GP Information

Carotid Surgery

Stroke is one of the afflictions most feared by patients. A significant proportion of strokes is due to embolic events which may be potentially preventable. Carotid stenosis is one potentially preventable cause and where present management depends on the presence or absence of symptoms and the degree of narrowing together with an assessment of the individuals overall health status.

For symptomatic stenoses presenting with recovering stroke, TIA, or Amaurosis, the situation is fairly clear. The classic European and North American trials data both demonstrated clearly that for symptomatic stenosis over 70% diameter loss on ultrasound surgery carried a clearcut advantage over best medical therapy in the form of statin, antiplatelet drugs, and BP control. There is some suggestion that between 50-69% there may also be a benefit for surgery especially where symptoms recur despite good medical treatment.

For the asymptomatic patient the position is less definite but given the low rates of serious complication associated with surgery a case can often be made to support endarterectomy, more so in the male patient.

Where total occlusion of an internal carotid has occurred it is rare to be possible to offer intervention as reopening is unlikely to be possible or safe. More controversial is the place of carotid stenting. Most recent data suggests this is still less safe than surgery with higher stroke rates (8% vs 1-2%) although the use of better devices for stenting may improve this. Most clinicians however feel stenting is unlikely to match the excellent results of endarterectomy in the near future and reserve carotid stenting for specific situations of "hostile" neck due to previous radiation, surgery, or infection.

At Vascular Surgical we welcome referrals for assessment of these sometimes difficult cases.

 

Aneurysms

In greater Auckland over 120 Abdominal Aortic and Iliac Aneurysms are treated each year and with the increasing older population this will inevitably continue to rise.

Current criteria for repair of AAA suggest maximal diameter of 50mm in females and 55mm in males, based on the extremely low risk of rupture at these levels. While these are the accepted standards, with improved results from Endoluminal stenting ("EVAR") there may well be a downward revision of these standards in future. World standards for open AAA repair are a mortality rate with surgery of 2-3% and risk of rupture reaches this level at around the 55mm mark. For EVAR the rate is about 1%. We are comfortably in line with these rates in Auckland.

At Vascular Surgical we offer treatment of AAA by either method. About half of patients presenting with AAA are anatomically suitable for EVAR. We welcome referrals of patients with AAA to discuss the management of any AAA either to arrange a surveillance programme or to discuss appropriate repair.

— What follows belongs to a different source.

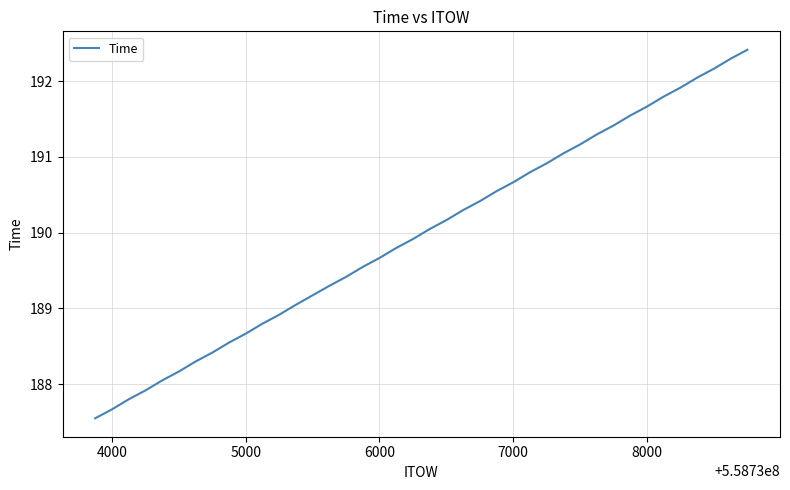

How many lines are shown in the chart?

1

Thoracic Aortic Aneurysm (TAA) in the descending aorta are now largely repaired using EVAR technology, while those in the ascending aorta remain the province of the Cardiac team. Again we would be pleased to see referrals to assist with management if required.

 

Claudication

The main cause of claudication is likely to be vascular insufficiency at aorto-iliac level or in the femoro-popliteal segment. The usual differential is spinal stenosis and while in most cases the cause is apparent there are times where the two conditions co-exist.

At Vascular Surgical we use a sophisticated computerised doppler to help sort this out. Where the claudication is interfering with lifestyle MR Angiography is used to plan treatment. Initially this is in the form of smoking cessation, lipid lowering, anti-platelet drugs, BP control, and exercise. Where the claudication is more advanced we use balloon angioplasty, stents, and if necessary surgery.

 

Varicose Veins

A large part of vascular surgical practice, Varicose Veins can be managed in several ways and we are Affiliated Providers to Southern Cross for this, as well as working with all other health insurers including ACC. While surgical treatment remains the "gold standard" for VVs other options have their place. Of these Endovenous Radiofrequency or Endovenous Laser (EVLT) offer the most rapid outpatient procedure under local anaesthetic. In many cases different treatment options need to be combined for best results and we can offer a comprehensive plan within the practice.

 

Hyperhidrosis

This poorly understood affliction is more common than usually realised. It affects young women more than men in a ratio of about 4:1 and is capable of causing extreme distress. Most often it involves localised areas of the anatomy such as face, hands, axillae or feet.

Young persons present with numerous difficulties in social contact, handling paper, keyboards, sporting equipment, musical instruments, steering wheels etc. Mild control can be achieved with strong anti-perspirants but skin reactions are common and control imperfect.

Face and hand sweating is not suited to these strong products and Botox is painful, unreliable, temporary and expensive. It should be used with great caution in most sites if at all.

Sympathectomy is very effective and offers a permanent cure but is controversial for this very reason and because compensatory trunk sweating can result. Patients presenting for consideration of sympathectomy are very carefully counselled before proceeding with this as the operation is not reversible. The results are often described as "life changing" by grateful patients. As performed currently the operation is keyhole, rapid, and involves a single night in hospital.